OOPS generates a detailed report that contains info like the stack trace, CPU ID, stack pointer, program counter etc.
While tweaking with a PCIe Endpoint driver on iMX8MM, I happened to break the driver's integrity [by mistake of course :p]. Please have a look at the below snapshot: -

With this OOPS, the system is trying to tell you very clearly that the cause of this error is due to an instruction at pci_epf_test_cmd_handler+0x4c which also happens to be the program counter for obvious reasons.

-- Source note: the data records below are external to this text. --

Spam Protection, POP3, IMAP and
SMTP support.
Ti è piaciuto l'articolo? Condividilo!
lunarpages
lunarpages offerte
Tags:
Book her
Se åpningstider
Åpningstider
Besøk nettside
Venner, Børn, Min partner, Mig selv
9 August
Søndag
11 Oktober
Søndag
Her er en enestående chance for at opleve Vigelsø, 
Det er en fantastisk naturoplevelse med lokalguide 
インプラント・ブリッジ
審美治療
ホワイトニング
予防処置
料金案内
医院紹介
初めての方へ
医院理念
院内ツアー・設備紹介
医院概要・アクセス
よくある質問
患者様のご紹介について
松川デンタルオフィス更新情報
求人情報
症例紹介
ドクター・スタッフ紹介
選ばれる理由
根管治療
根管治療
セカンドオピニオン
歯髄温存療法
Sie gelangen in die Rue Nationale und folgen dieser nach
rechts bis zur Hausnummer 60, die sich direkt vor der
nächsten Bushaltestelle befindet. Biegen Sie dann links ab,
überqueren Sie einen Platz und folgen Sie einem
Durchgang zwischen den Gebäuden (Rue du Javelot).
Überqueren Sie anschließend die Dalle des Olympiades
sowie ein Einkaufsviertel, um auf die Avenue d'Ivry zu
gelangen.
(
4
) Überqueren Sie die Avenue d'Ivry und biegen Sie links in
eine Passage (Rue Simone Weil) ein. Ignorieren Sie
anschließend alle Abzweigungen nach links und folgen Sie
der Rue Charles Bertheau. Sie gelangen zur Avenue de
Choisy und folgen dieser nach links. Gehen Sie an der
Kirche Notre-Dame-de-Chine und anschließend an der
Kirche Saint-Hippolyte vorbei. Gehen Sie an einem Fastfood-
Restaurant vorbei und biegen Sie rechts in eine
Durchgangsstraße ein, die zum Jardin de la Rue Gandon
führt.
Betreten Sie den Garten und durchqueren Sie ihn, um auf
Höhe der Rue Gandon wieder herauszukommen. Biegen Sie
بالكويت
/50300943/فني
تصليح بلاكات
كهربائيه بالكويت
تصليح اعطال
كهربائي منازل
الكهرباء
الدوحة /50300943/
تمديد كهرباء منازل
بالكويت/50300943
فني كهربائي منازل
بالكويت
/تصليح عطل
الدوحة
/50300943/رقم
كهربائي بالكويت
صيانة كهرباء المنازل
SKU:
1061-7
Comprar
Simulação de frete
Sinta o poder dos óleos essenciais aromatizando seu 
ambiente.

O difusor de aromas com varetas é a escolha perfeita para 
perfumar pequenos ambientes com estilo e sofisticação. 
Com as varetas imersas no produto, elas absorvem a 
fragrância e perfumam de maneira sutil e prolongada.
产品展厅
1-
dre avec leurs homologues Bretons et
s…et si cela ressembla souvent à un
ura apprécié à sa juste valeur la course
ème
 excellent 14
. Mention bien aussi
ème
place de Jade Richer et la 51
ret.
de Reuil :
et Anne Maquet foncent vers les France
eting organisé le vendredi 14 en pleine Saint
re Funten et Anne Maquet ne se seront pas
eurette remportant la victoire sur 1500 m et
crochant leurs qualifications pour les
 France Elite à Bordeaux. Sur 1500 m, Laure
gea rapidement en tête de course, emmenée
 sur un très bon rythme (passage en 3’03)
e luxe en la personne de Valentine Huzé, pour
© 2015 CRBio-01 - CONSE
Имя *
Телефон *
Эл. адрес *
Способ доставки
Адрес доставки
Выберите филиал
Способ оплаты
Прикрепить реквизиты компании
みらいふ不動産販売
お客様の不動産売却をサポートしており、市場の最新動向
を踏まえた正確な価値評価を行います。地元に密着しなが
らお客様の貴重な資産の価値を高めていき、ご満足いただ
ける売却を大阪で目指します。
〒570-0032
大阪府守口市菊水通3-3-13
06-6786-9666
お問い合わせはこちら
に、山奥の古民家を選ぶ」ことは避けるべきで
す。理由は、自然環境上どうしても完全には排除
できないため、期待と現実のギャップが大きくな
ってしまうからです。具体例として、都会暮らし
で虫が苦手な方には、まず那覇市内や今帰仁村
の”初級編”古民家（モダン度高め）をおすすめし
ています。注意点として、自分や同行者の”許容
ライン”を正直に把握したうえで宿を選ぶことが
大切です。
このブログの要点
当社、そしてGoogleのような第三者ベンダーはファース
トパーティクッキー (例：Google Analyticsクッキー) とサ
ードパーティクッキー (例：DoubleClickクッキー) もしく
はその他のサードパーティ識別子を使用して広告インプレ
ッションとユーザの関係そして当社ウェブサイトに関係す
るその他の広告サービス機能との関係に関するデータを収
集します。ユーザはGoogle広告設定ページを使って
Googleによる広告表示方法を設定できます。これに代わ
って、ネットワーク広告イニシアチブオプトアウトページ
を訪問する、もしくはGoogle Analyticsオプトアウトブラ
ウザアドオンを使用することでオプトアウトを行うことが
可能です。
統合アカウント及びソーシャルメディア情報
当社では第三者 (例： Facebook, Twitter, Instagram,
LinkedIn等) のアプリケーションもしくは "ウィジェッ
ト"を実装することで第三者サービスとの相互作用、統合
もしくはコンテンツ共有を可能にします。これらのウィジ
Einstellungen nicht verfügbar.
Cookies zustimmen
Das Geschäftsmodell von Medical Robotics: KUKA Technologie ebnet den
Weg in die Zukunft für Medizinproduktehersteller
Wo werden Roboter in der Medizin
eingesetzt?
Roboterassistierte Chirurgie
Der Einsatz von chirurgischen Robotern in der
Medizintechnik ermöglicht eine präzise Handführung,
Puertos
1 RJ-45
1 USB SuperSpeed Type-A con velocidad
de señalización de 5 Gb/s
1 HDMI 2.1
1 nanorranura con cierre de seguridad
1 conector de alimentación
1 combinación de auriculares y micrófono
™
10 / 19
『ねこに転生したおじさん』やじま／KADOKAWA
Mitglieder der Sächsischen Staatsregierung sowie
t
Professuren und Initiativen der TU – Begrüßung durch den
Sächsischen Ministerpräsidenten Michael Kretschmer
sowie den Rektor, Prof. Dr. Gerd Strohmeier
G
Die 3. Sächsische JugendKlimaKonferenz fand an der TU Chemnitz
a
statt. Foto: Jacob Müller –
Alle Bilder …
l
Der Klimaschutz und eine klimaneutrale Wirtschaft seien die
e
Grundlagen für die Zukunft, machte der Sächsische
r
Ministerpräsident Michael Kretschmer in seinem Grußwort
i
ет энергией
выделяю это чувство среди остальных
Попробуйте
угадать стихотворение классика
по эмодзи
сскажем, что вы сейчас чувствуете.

Now to check which line of code in the kernel caused this OOPS, you have to do the following: -
1. Go to the directory where your kernel build is present and using the toolchain's 'nm' tool, list the symbol 'pci_epf_test_cmd_handler' address
nxgxxx@lsv03xxxx:~/linux-imx$ aarch64-poky-linux-nm -n vmlinux | grep pci_epf_test_cmd_handler
ffff8000086280b0 t pci_epf_test_cmd_handler
2. We also have the offset of the line that caused the OOPS which is '0x4c' as per the log. So adding this offset to the address of the symbol obtained in the above step we get,
0xffff8000086280b0 + 0x4c = 0xffff8000086280fc
3. Using 'addr2line' utility of the toolchain and 'vmlinux' elf obtained in the build we get the line number in the kernel code that caused this issue:-
nxgxxx@lsv03xxxx:~/linux-imx$ aarch64-poky-linux-addr2line -e vmlinux -f -i 0xffff8000086280fc
pci_epf_test_cmd_handler
/home/nxgxxx/linux-imx/drivers/pci/endpoint/functions/pci-epf-test.c:843

That's it. It is very easy to debug the kernel with the kind of tools we have nowadays. There are alternatives which developers use to debug the kernel like inspecting the kernel dump via gdb.
One of these days, we will cover what pc, lr and other fields in an OOPS denote, just for the fun of it. Happy learning!!